Adiga takes great care in detailing the back stories and presenting travails of his characters, and the result is a sometimes bewildering exploration of depth and ambiguity, interfamilial drama and isolation. The residents here are middle class, but Mumbai’s rapidly upward mobile construction hopes are ahead of the economic realities by a generation or two. Deepak Vij, Ramesh Ajwani, Ms. Meenakshi and others still harden themselves to the long, filthy work commute while existing in a dilapidated building. So when the offer comes to take the money and resettle, it’s not a dilemma for most of the residents.

Except one. Yogesh Murthy (Masterji), a retired schoolteacher, stubborn, not influenced by wealth or comfort, rejects the offer, and the remainder of the novel accelerates into a dramatic and heartbreaking series of events between him, his ambiguously loyal friend, and the rest of his neighbours trying to convince him of his “error”.

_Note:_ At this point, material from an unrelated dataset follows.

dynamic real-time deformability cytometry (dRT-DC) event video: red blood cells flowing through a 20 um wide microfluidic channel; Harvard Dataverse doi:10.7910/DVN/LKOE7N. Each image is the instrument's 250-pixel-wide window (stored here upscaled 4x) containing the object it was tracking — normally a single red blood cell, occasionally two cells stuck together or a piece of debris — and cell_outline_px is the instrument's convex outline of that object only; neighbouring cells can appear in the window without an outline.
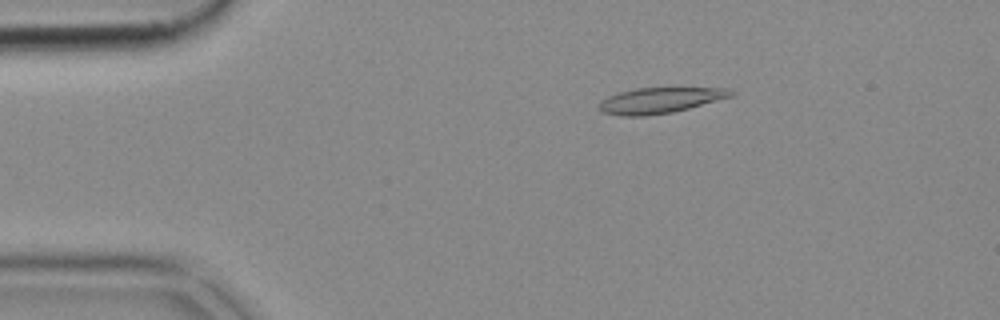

It’s a terrific set-up, and Adiga delivers. Gone is much of the sarcastic humour of The White Tower, replaced by the ironic, shaded humour in this more accomplished novel. But the biggest difference between the two books is in Adiga’s astonishing growth in how he sees his characters. The ridiculous terms some insist on – “good” and “bad” – to describe these people, vanish. And Mumbai is the greatest character of all, a sprawling, noisy, corrupt juggernaut nevertheless inflected with nooks of beauty and colour.  

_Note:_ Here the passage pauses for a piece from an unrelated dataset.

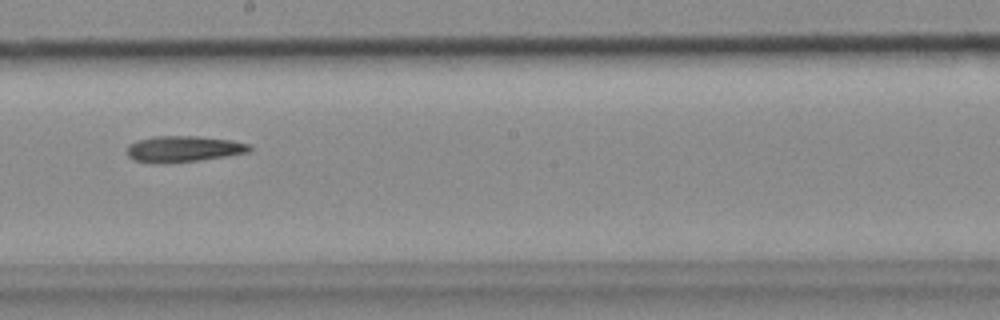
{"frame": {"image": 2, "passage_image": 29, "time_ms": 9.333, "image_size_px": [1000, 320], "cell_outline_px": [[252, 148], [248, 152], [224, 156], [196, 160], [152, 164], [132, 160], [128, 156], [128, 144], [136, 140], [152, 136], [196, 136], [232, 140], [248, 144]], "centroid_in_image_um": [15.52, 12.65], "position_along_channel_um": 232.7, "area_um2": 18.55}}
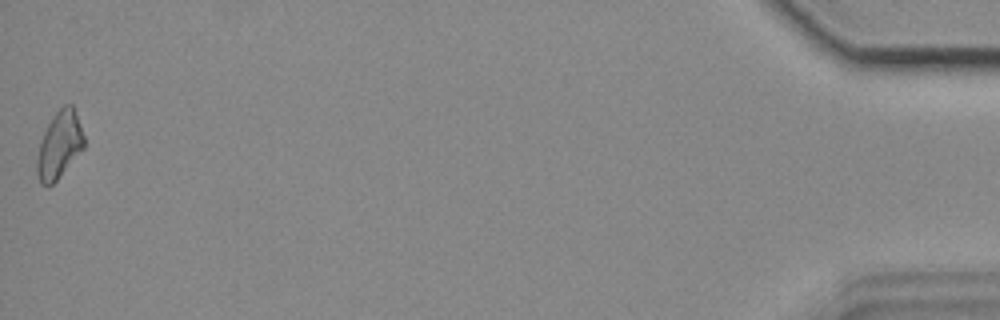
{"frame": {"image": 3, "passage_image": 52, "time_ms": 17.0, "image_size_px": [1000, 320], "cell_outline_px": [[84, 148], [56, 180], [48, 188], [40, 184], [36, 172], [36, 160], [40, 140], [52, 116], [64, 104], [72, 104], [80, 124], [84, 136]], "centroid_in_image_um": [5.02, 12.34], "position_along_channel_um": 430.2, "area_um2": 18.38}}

Another novel set in Mumbai rolled out in 2007, Vikram Chandra’s Sacred Games, at 900 densely-packed pages a structural paean to the city’s excess. At first take, an epic would seem to be a faulty tactic for the usually terse detective thriller, but Chandra uses the genre as a dramatic ploy to play off contemporary and historical problems, while subverting expectations. The good police inspector, Sikh Sartaj Singh, is set against the bad Hindu criminal don, Ganesh Gaitonde, but the reader knows the outcome on page 45 or so, the two meet only twice in the novel (a total of about 15 pages), morals are presented as circumstantial necessities rather than religious absolutes, and the climax is the most banal conclusion to the weight of a  frozen zinc block of a book you’d never predict. (One reviewer, the usually astute Jonathan Yardley, went so far as to complain about the main plot final tie-up, as if Chandra didn’t know what he was doing).

Not many serious novels, never mind epics, have the dramatic insistence ordered here. Chandra’s pace is masterful, scenes of brutal violence interspersed with interior and spiritual anguish. The architecture of juggling so many plots is handled with amazing selection and transition. Characters, all of them, are lively and striking, both in personality and unexpected action. The many scenes of detailed description are meshed with action and character analysis (self- and other-directed). The many dialects are frequently rendered in the original, and it’s entertaining to read a crime book filled with repetitive swearing, casual or angry, that dares the reader to either guess or peek at the partial glossary at the novel’s addenda. The emotional scale one endures is both exhausting and worthwhile. The tone is magnificent – there’s just the right amount of self-irony (the many references to writing and filmmaking make intelligent and humorous points without rubbing the reader’s face in dull games).

And with that last word, “games”, it’s worth a mention that the novel’s title refers to “leela”, the Hindu concept of divine play, an infinite cosmic dance without purpose. It supersedes the Western notion of fixed moral assessment, and it’s here that Chandra takes the biggest risk in an already ambitious novel, since about half the text is a first-person memoir of the gangster, and it’s a tribute to the author that Gaitonde – multiple murderer (including faithful employees), thief, defiler of a young boy, serial user of randis (whores), egomaniac – is given lots of space to wrestle with his demons, and to come out, occasionally, on top. There’s lots of detail here, but to say more would kill the surprise. I’ll just say that Chandra’s bold step of having Gaitonde challenge his guru’s ultimate game, after all we already know of the warlord, is surprising and affecting.

Like Adiga’s Last Man In Tower, Sacred Games jumps into teeming Mumbai with both feet and all senses.